Extracted records
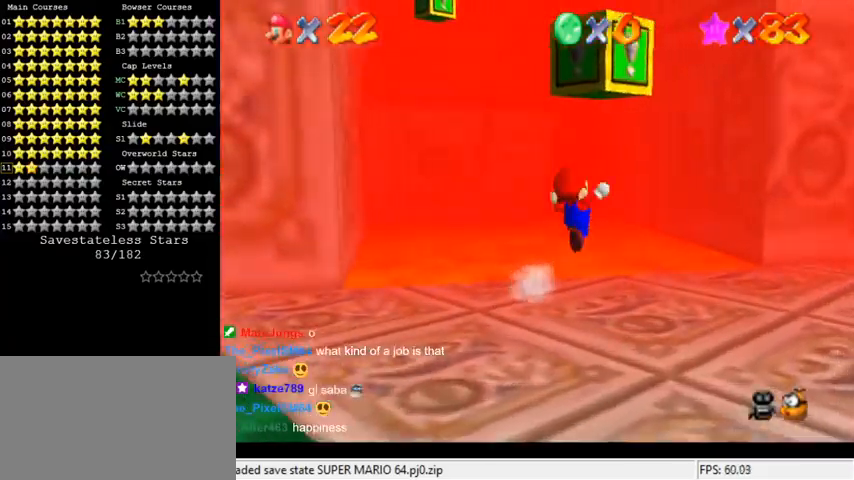
{"keys": ["left", "up"], "events": [[133, "shift", "up"], [200, "y", "up"], [500, "left", "down"]]}
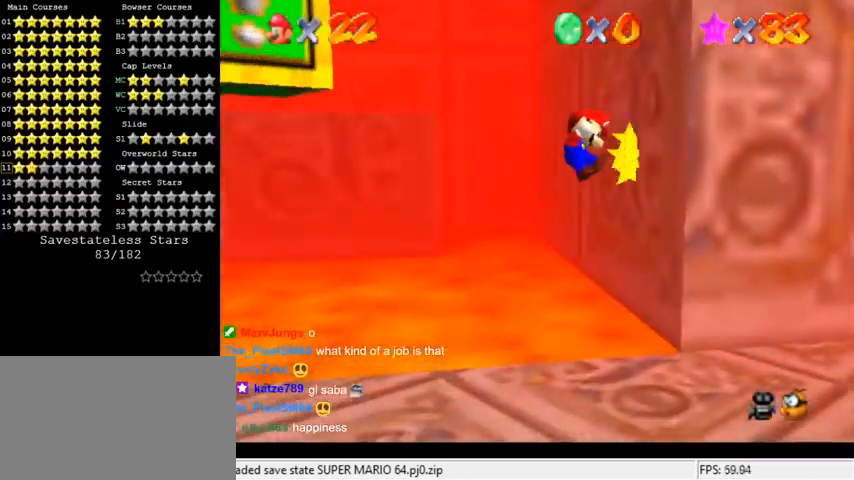
{"keys": ["left", "up"], "events": [[33, "shift", "down"], [233, "shift", "up"], [300, "left", "up"], [467, "left", "down"]]}
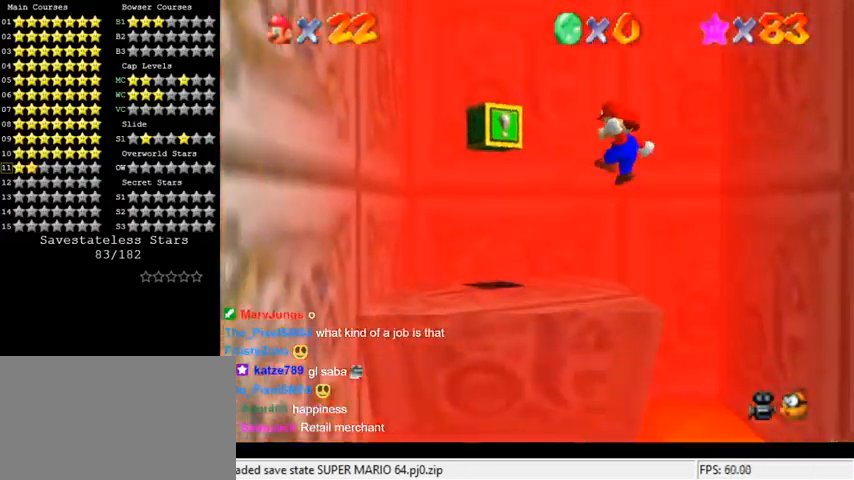
{"keys": ["right"], "events": [[100, "left", "up"], [300, "left", "down"], [433, "left", "up"], [433, "right", "down"], [433, "up", "up"]]}
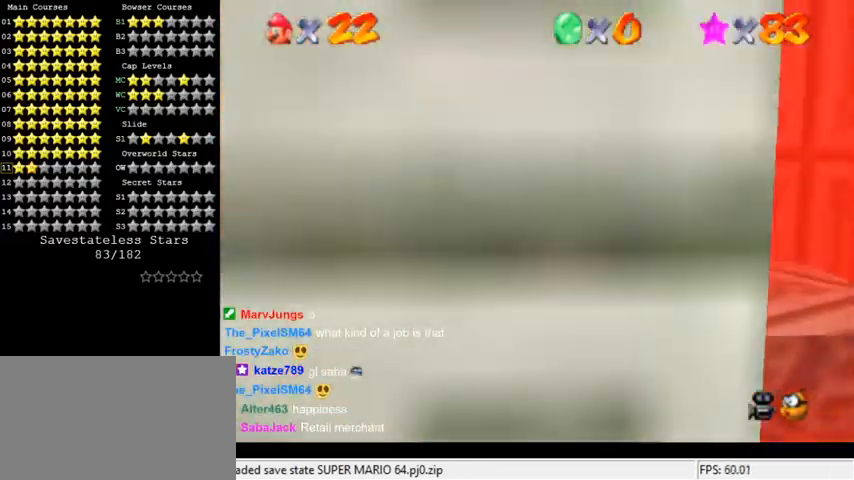
{"keys": ["up"], "events": [[33, "down", "down"], [67, "shift", "down"], [200, "down", "up"], [233, "left", "down"], [233, "right", "up"], [233, "shift", "up"], [267, "up", "down"], [367, "d", "down"], [433, "left", "up"], [467, "d", "up"]]}
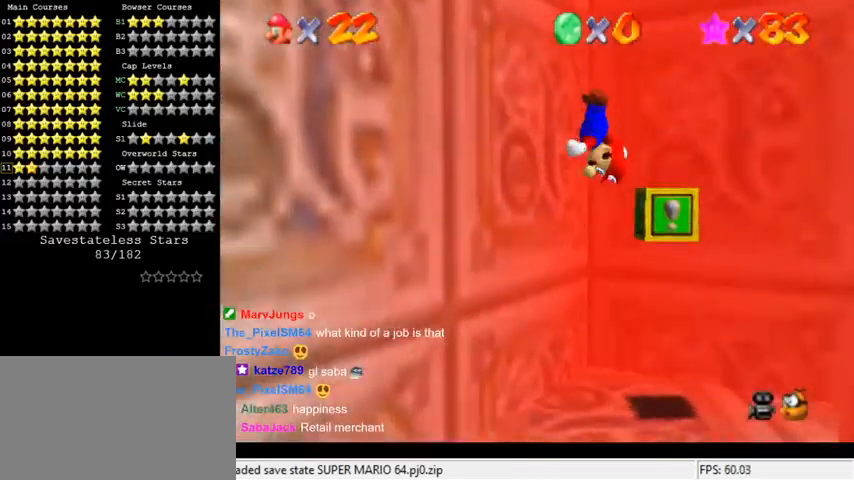
{"keys": ["right"], "events": [[233, "right", "down"], [500, "up", "up"]]}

> **Work task**
The answer must be an exact copy of the records, with no pictures in it.

> **Your solution**
{"keys": ["left", "up"], "events": [[133, "shift", "up"], [200, "y", "up"], [500, "left", "down"]]}
{"keys": ["left", "up"], "events": [[33, "shift", "down"], [233, "shift", "up"], [300, "left", "up"], [467, "left", "down"]]}
{"keys": ["right"], "events": [[100, "left", "up"], [300, "left", "down"], [433, "left", "up"], [433, "right", "down"], [433, "up", "up"]]}
{"keys": ["up"], "events": [[33, "down", "down"], [67, "shift", "down"], [200, "down", "up"], [233, "left", "down"], [233, "right", "up"], [233, "shift", "up"], [267, "up", "down"], [367, "d", "down"], [433, "left", "up"], [467, "d", "up"]]}
{"keys": ["right"], "events": [[233, "right", "down"], [500, "up", "up"]]}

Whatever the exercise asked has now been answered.